(Data entries)
------------------------------------

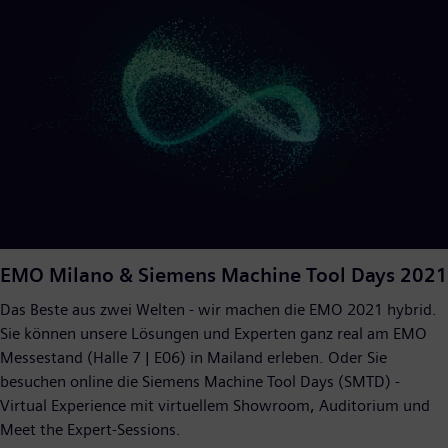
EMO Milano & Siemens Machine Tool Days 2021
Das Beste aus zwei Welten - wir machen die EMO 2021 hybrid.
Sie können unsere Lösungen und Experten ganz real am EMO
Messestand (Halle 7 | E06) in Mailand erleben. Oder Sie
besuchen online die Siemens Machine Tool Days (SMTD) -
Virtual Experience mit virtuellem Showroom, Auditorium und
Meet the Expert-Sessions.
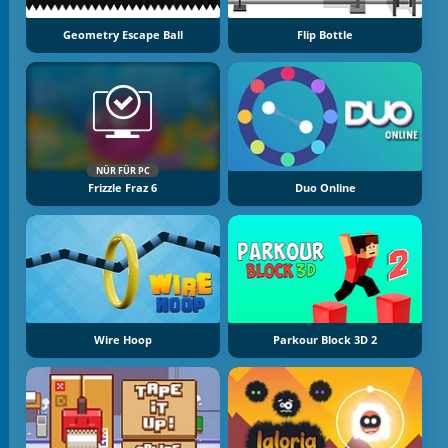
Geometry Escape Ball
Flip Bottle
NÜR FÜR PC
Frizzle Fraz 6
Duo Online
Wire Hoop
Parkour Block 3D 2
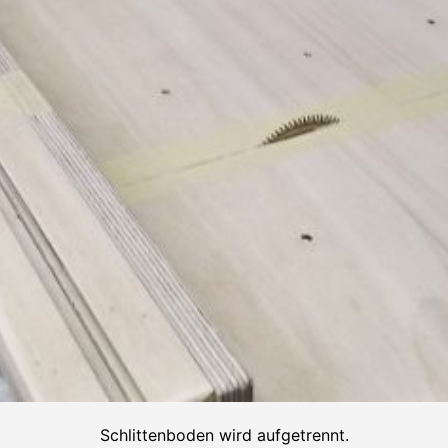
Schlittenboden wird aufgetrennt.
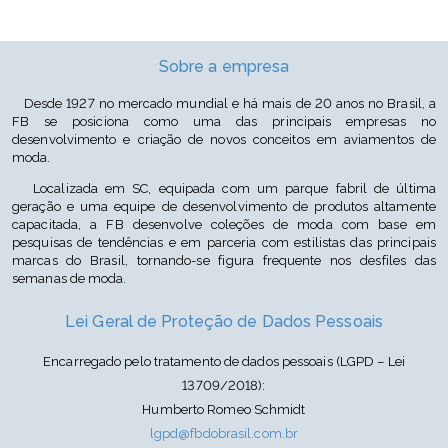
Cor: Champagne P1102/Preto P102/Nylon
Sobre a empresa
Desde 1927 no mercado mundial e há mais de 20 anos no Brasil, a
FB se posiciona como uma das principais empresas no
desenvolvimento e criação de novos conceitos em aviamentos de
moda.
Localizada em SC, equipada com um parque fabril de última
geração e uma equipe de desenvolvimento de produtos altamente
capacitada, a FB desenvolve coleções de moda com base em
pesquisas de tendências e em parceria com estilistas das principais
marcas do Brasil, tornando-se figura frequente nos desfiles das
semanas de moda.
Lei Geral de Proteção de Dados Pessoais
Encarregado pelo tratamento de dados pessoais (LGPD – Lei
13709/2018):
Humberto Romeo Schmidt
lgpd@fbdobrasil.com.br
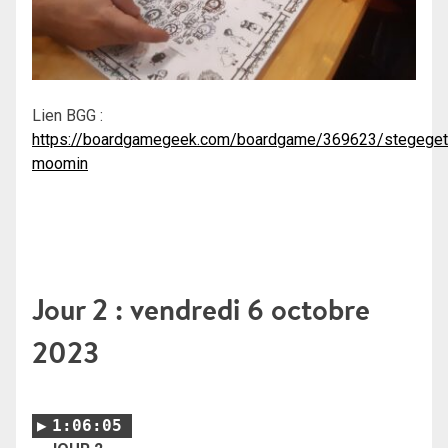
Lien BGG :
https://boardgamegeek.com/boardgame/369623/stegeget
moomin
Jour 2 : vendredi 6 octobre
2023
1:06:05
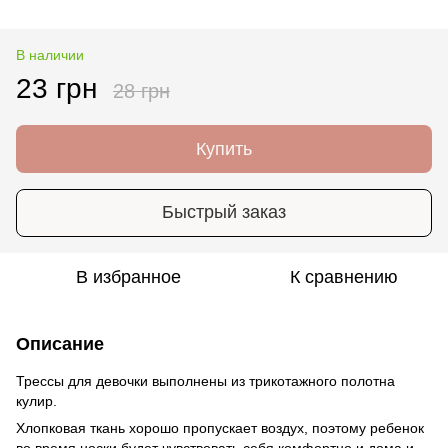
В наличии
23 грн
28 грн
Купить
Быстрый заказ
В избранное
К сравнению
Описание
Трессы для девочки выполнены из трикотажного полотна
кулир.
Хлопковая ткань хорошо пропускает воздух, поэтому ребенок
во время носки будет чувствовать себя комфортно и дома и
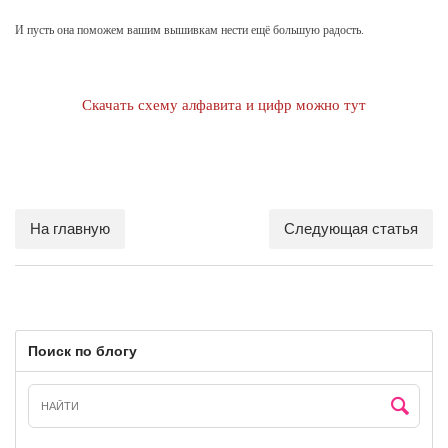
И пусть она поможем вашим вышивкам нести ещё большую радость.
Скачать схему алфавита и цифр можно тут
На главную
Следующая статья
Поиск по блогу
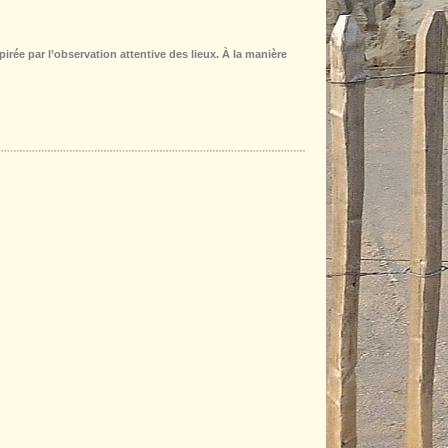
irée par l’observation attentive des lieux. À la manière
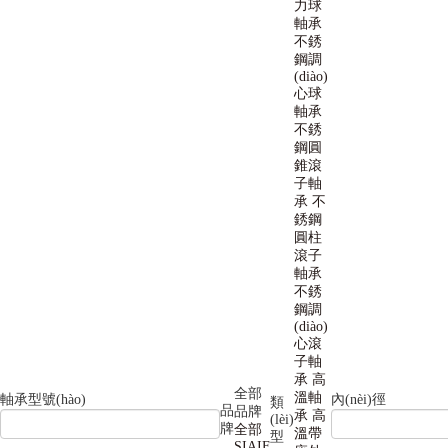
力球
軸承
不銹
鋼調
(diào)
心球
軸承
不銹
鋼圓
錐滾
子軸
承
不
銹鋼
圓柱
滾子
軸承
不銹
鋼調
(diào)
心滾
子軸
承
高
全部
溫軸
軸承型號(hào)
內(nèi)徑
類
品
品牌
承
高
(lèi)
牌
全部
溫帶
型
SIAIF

------------------------------------

Task prompt — Exactly as written above, retype the lines starting at the one holding "Localizada em SC, equipada" and ending at the one holding "во время носки", both included, but not the pictures.

Written response —
Localizada em SC, equipada com um parque fabril de última
geração e uma equipe de desenvolvimento de produtos altamente
capacitada, a FB desenvolve coleções de moda com base em
pesquisas de tendências e em parceria com estilistas das principais
marcas do Brasil, tornando-se figura frequente nos desfiles das
semanas de moda.
Lei Geral de Proteção de Dados Pessoais
Encarregado pelo tratamento de dados pessoais (LGPD – Lei
13709/2018):
Humberto Romeo Schmidt
lgpd@fbdobrasil.com.br
Lien BGG :
https://boardgamegeek.com/boardgame/369623/stegeget
moomin
Jour 2 : vendredi 6 octobre
2023
1:06:05
В наличии
23 грн
28 грн
Купить
Быстрый заказ
В избранное
К сравнению
Описание
Трессы для девочки выполнены из трикотажного полотна
кулир.
Хлопковая ткань хорошо пропускает воздух, поэтому ребенок
во время носки будет чувствовать себя комфортно и дома и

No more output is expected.